Upgrade Junos OS in an EVPN Multihoming Setup
About This Network Configuration Example
Use this network configuration example to manually upgrade the Junos OS on a pair of Junos OS or Junos Evolved devices that are configured for EVPN Muiltihoming (also called ESI-LAG) to an attached server (host).
This example is based on a pre-existing edge-routed bridging (ERB) EVPN configuration using QFX switches. The steps demonstrated here are also applicable to centrally-routed bridging (CRB) and bridged overlay EVPN architectures.
For details on supported platforms and Junos or Junos Evolved release support for EVPN ESI-LAG, see Feature Explorer.
Example: Upgrade Junos OS in an EVPN Multihoming Use Case
Requirements
Use this procedure to upgrade a pair of QFX series leaf switches that are configured to support EVPN Multihomed host attachments.

» **SHORT TASK A**:
Answer these questions using the Junos OS upgrade page:
(i) By what other name is EVPN Multihoming also called?
(ii) What kind of switches does the pre-existing edge-routed bridging configuration use?
(iii) Where should you look for details on supported platforms and release support for EVPN ESI-LAG?

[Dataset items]
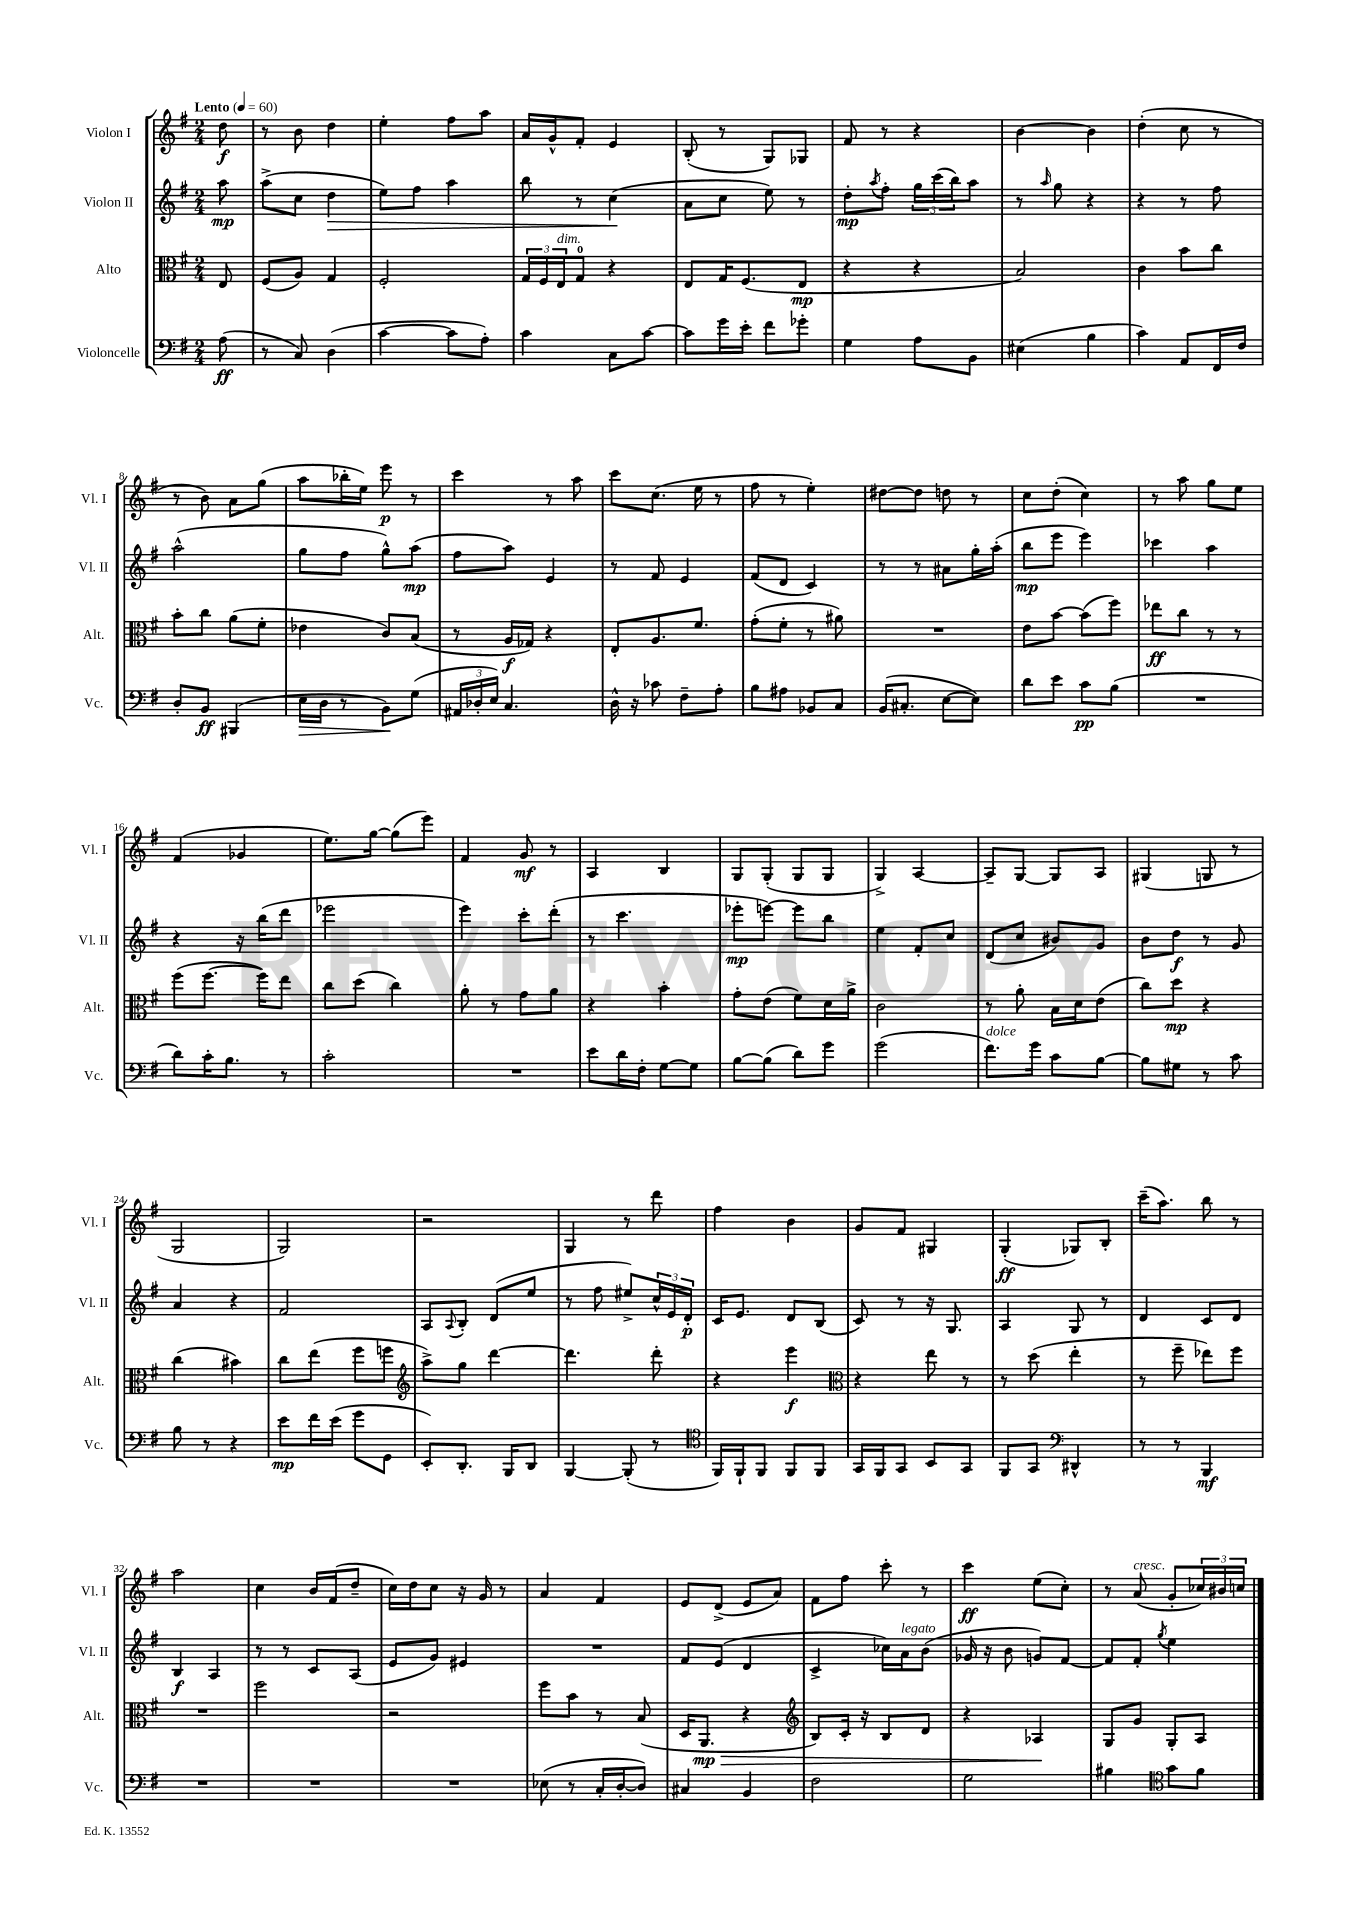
<<
\new StaffGroup <<
\new Staff = "s0" \with { instrumentName = "Violon I" shortInstrumentName = "Vl. I" } {
    \clef treble \key g \major \numericTimeSignature \time 2/4 \partial 8 \tempo "Lento" 4 = 60
    d''8\f |
    r8 b'8 d''4 |
    e''4-. fis''8 a''8 |
    a'16 g'16-^ fis'8-. e'4 |
    b8-.( r8 g8) ges8 |
    fis'8 r8 r4 |
    b'4~ b'4 |
    d''4-.( c''8 r8 |
    r8 b'8) a'8 g''8( |
    a''8 bes''16-. e''16) e'''8\p r8 |
    c'''4 r8 a''8 |
    c'''8 c''8.( e''16 r8 |
    fis''8 r8 e''4-.) |
    dis''8~ dis''8 d''8 r8 |
    c''8 d''8-.( c''4) |
    r8 a''8 g''8 e''8 |
    fis'4( ges'4 |
    e''8.) g''16~ g''8( e'''8) |
    fis'4 g'8\mf r8 |
    a4 b4 |
    g8 g8-.( g8 g8 |
    g4->) a4~ |
    a8-- g8~ g8 a8 |
    gis4( g8 r8 |
    g2 |
    g2) |
    r2 |
    g4 r8 d'''8 |
    fis''4 b'4 |
    g'8 fis'8 gis4 |
    g4-.\ff( ges8) b8-. |
    c'''16--( a''8.) b''8 r8 |
    a''2 |
    c''4 b'16 fis'16( d''8-- |
    c''16) d''16 c''8 r16 g'16 r8 |
    a'4 fis'4 |
    e'8 d'8->( e'8 a'8) |
    fis'8 fis''8 c'''8-. r8 |
    c'''4\ff e''8( c''8-.) |
    r8 a'8^\markup { \italic "cresc." }( g'8-. \tuplet 3/2 { ces''16) bis'16 c''16 } \bar "|." |
}
\new Staff = "s1" \with { instrumentName = "Violon II" shortInstrumentName = "Vl. II" } {
    \clef treble \key g \major \numericTimeSignature \time 2/4 \partial 8
    a''8\mp |
    a''8->( c''8 d''4\> |
    e''8) fis''8 a''4 |
    b''8 r8 c''4\!( |
    a'8 c''8 e''8) r8 |
    d''8-.\mp \acciaccatura { a''8 } fis''8-. \tuplet 3/2 { g''16 c'''16( b''16) } a''8 |
    r8 \grace { a''16 } g''8 r4 |
    r4 r8 fis''8 |
    a''2-^( |
    g''8 fis''8 g''8-^) a''8\mp( |
    fis''8 a''8) e'4 |
    r8 fis'8 e'4 |
    fis'8( d'8 c'4) |
    r8 r8 ais'8 g''16-. a''16-.( |
    b''8\mp e'''8 e'''4) |
    ces'''4 a''4 |
    r4 r16 b''16( d'''8 |
    ees'''2 |
    e'''4) c'''8-. d'''8-.( |
    r8 c'''4. |
    ees'''8-.\mp e'''8~) e'''8 b''8 |
    e''4 fis'8-. c''8 |
    d'8( c''8 bis'8) g'8 |
    b'8 d''8\f r8 g'8 |
    a'4 r4 |
    fis'2 |
    a8 \appoggiatura { a8 } b8-. d'8( e''8 |
    r8 fis''8 eis''8->) \tuplet 3/2 { c''16-^ e'16 d'16-.\p } |
    c'16 e'8. d'8 b8( |
    c'8) r8 r16 g8. |
    a4 g8 r8 |
    d'4 c'8 d'8 |
    b4\f a4 |
    r8 r8 c'8 a8( |
    e'8 g'8) eis'4 |
    R2 |
    fis'8 e'8( d'4 |
    c'4-> ces''16) a'16^\markup { \italic "legato" } b'8( |
    ges'16 r16 b'8 g'8) fis'8~ |
    fis'8 fis'8-. \acciaccatura { g''8 } e''4 \bar "|." |
}
\new Staff = "s2" \with { instrumentName = "Alto" shortInstrumentName = "Alt." } {
    \clef alto \key g \major \numericTimeSignature \time 2/4 \partial 8
    e8 |
    fis8( a8) g4 |
    fis2-. |
    \tuplet 3/2 { g16 fis16 e16^\markup { \italic "dim." } } g8-0 r4 |
    e8 g16 fis8.( e8\mp |
    r4 r4 |
    b2) |
    c'4 b'8 c''8 |
    b'8-. c''8 a'8( fis'8-. |
    ees'4 c'8) b8( |
    r8 a16\f ges16) r4 |
    e8-. a8. fis'8. |
    g'8-.( fis'8-. r8 ais'8) |
    R2 |
    e'8 b'8~ b'8( fis''8) |
    ees''8\ff c''8 r8 r8 |
    fis''8( fis''8.~ fis''16) e''8 |
    c''8 d''8( c''4) |
    a'8-. r8 g'8 a'8 |
    r4 b'4-. |
    g'8-. e'8( fis'8) d'16 a'16-> |
    c'2 |
    r8 a'8-. b16 d'16 e'8( |
    c''8) d''8\mp r4 |
    c''4( bis'4) |
    c''8 e''8( fis''8 f''8 |
    \clef treble a''8->) g''8 d'''4~ |
    d'''4. d'''8-. |
    r4 e'''4\f |
    \clef alto r4 e''8 r8 |
    r8 d''8( e''4-. |
    r8 fis''8-- ees''8) fis''8 |
    R2 |
    fis''2 |
    r2 |
    fis''8 b'8 r8 b8( |
    d16 a,8.\mp\> r4 |
    \clef treble b8) c'16-. r16 b8 d'8 |
    r4 aes4\! |
    g8 g'8 g8-. a8 \bar "|." |
}
\new Staff = "s3" \with { instrumentName = "Violoncelle" shortInstrumentName = "Vc." } {
    \clef bass \key g \major \numericTimeSignature \time 2/4 \partial 8
    a8\ff( |
    r8 c8) d4( |
    c'4~ c'8 a8-.) |
    c'4 c8 c'8~ |
    c'8 g'16 e'16-. fis'8 ges'8-. |
    g4 a8 b,8 |
    eis4( b4 |
    c'4) a,8 fis,16 fis16 |
    d8-. b,8\ff bis,,4( |
    e16\> d16 r8 b,8\!) g8( |
    \tuplet 3/2 { ais,16 des16-. e16) } c4. |
    d16-^ r16 ces'8 fis8-- a8-. |
    b8 ais8 bes,8 c8 |
    b,16( cis8.-. e8~ e8) |
    d'8 e'8 c'8\pp b8( |
    R2 |
    d'8) c'16-. b8. r8 |
    c'2-. |
    R2 |
    e'8 d'16 fis16-. g8~ g8 |
    b8~ b8( d'8) g'8 |
    g'2( |
    fis'8.^\markup { \italic "dolce" }) g'16 c'8 b8~ |
    b8 gis8 r8 c'8 |
    b8 r8 r4 |
    e'8\mp fis'16 e'16( g'8 g,8 |
    e,8-.) d,8.-. b,,16 d,8 |
    b,,4~ b,,8-.( r8 |
    \clef tenor fis,16) fis,16-! fis,8 fis,8 fis,8 |
    g,16 fis,16 g,8 b,8 g,8 |
    fis,8 g,8 \clef bass dis,4-^ |
    r8 r8 b,,4\mf |
    R2 |
    R2 |
    R2 |
    ees8( r8 c16-. d16~-. d8) |
    cis4 b,4 |
    fis2 |
    g2 |
    bis4 \clef tenor g'8 fis'8 \bar "|." |
}
>>
>>
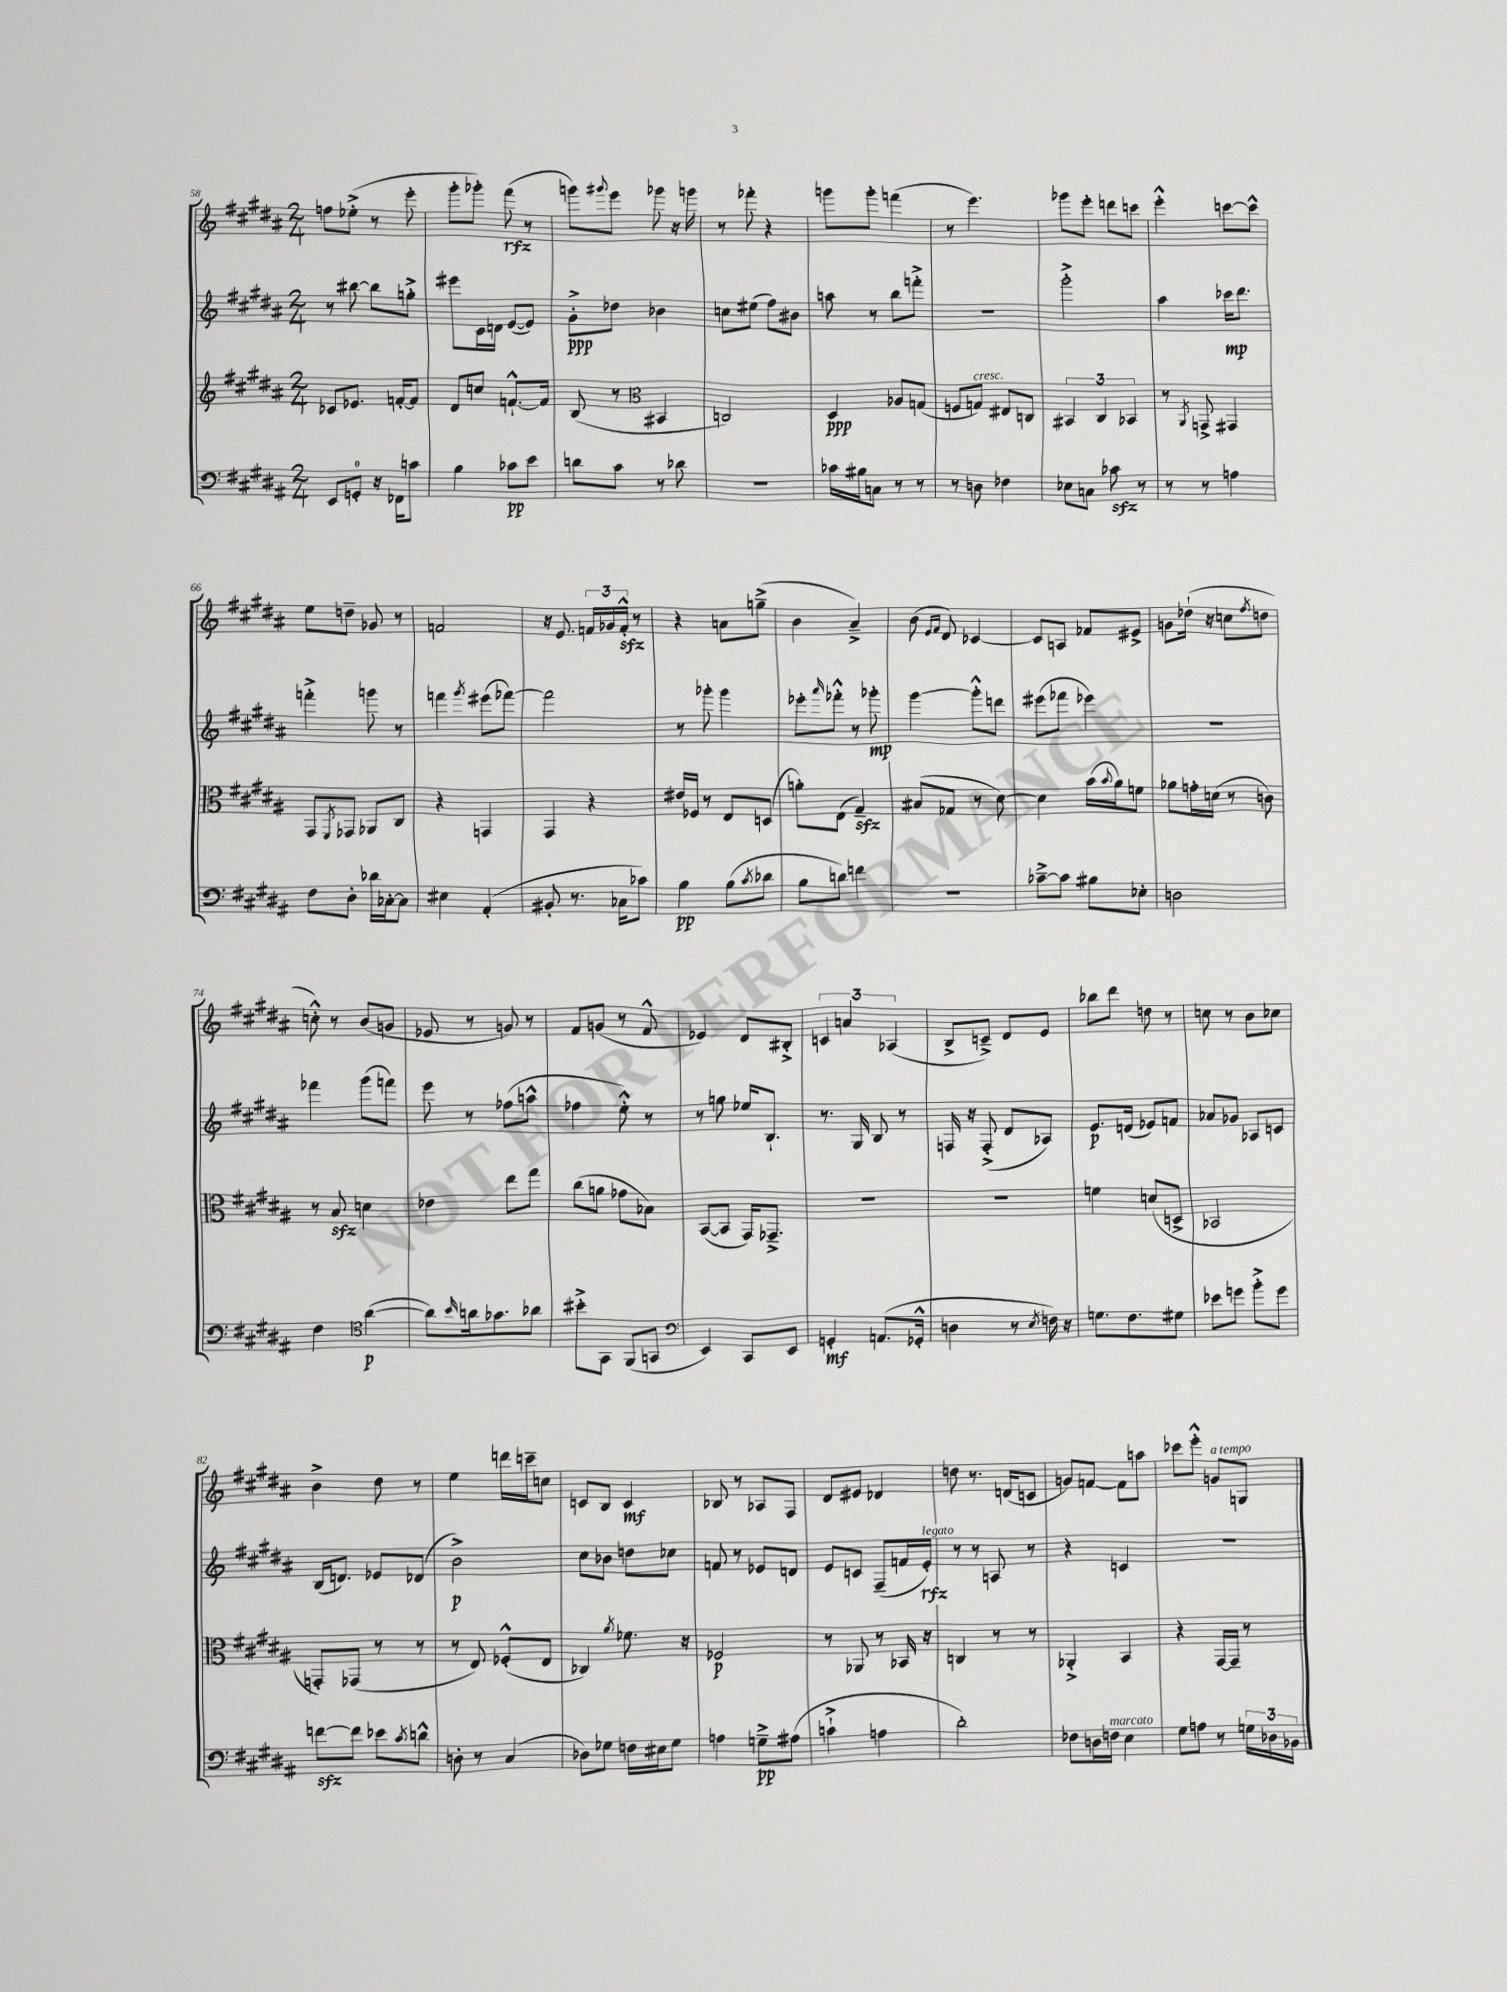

» **SHORT TASK B**: Write out the records from their start through the line that contains "a'8 c''8 e''8) r8 |", with both ends included. Leave the pictures out.

» **FINAL ANSWER A**:
(i) ESI-LAG
(ii) QFX switches
(iii) Feature Explorer

» **FINAL ANSWER B**:
<<
\new StaffGroup <<
\new Staff = "s0" \with { instrumentName = "Violon I" shortInstrumentName = "Vl. I" } {
    \clef treble \key g \major \numericTimeSignature \time 2/4 \partial 8 \tempo "Lento" 4 = 60
    d''8\f |
    r8 b'8 d''4 |
    e''4-. fis''8 a''8 |
    a'16 g'16-^ fis'8-. e'4 |
    b8-.( r8 g8) ges8 |
    fis'8 r8 r4 |
    b'4~ b'4 |
    d''4-.( c''8 r8 |
    r8 b'8) a'8 g''8( |
    a''8 bes''16-. e''16) e'''8\p r8 |
    c'''4 r8 a''8 |
    c'''8 c''8.( e''16 r8 |
    fis''8 r8 e''4-.) |
    dis''8~ dis''8 d''8 r8 |
    c''8 d''8-.( c''4) |
    r8 a''8 g''8 e''8 |
    fis'4( ges'4 |
    e''8.) g''16~ g''8( e'''8) |
    fis'4 g'8\mf r8 |
    a4 b4 |
    g8 g8-.( g8 g8 |
    g4->) a4~ |
    a8-- g8~ g8 a8 |
    gis4( g8 r8 |
    g2 |
    g2) |
    r2 |
    g4 r8 d'''8 |
    fis''4 b'4 |
    g'8 fis'8 gis4 |
    g4-.\ff( ges8) b8-. |
    c'''16--( a''8.) b''8 r8 |
    a''2 |
    c''4 b'16 fis'16( d''8-- |
    c''16) d''16 c''8 r16 g'16 r8 |
    a'4 fis'4 |
    e'8 d'8->( e'8 a'8) |
    fis'8 fis''8 c'''8-. r8 |
    c'''4\ff e''8( c''8-.) |
    r8 a'8^\markup { \italic "cresc." }( g'8-. \tuplet 3/2 { ces''16) bis'16 c''16 } \bar "|." |
}
\new Staff = "s1" \with { instrumentName = "Violon II" shortInstrumentName = "Vl. II" } {
    \clef treble \key g \major \numericTimeSignature \time 2/4 \partial 8
    a''8\mp |
    a''8->( c''8 d''4\> |
    e''8) fis''8 a''4 |
    b''8 r8 c''4\!( |
    a'8 c''8 e''8) r8 |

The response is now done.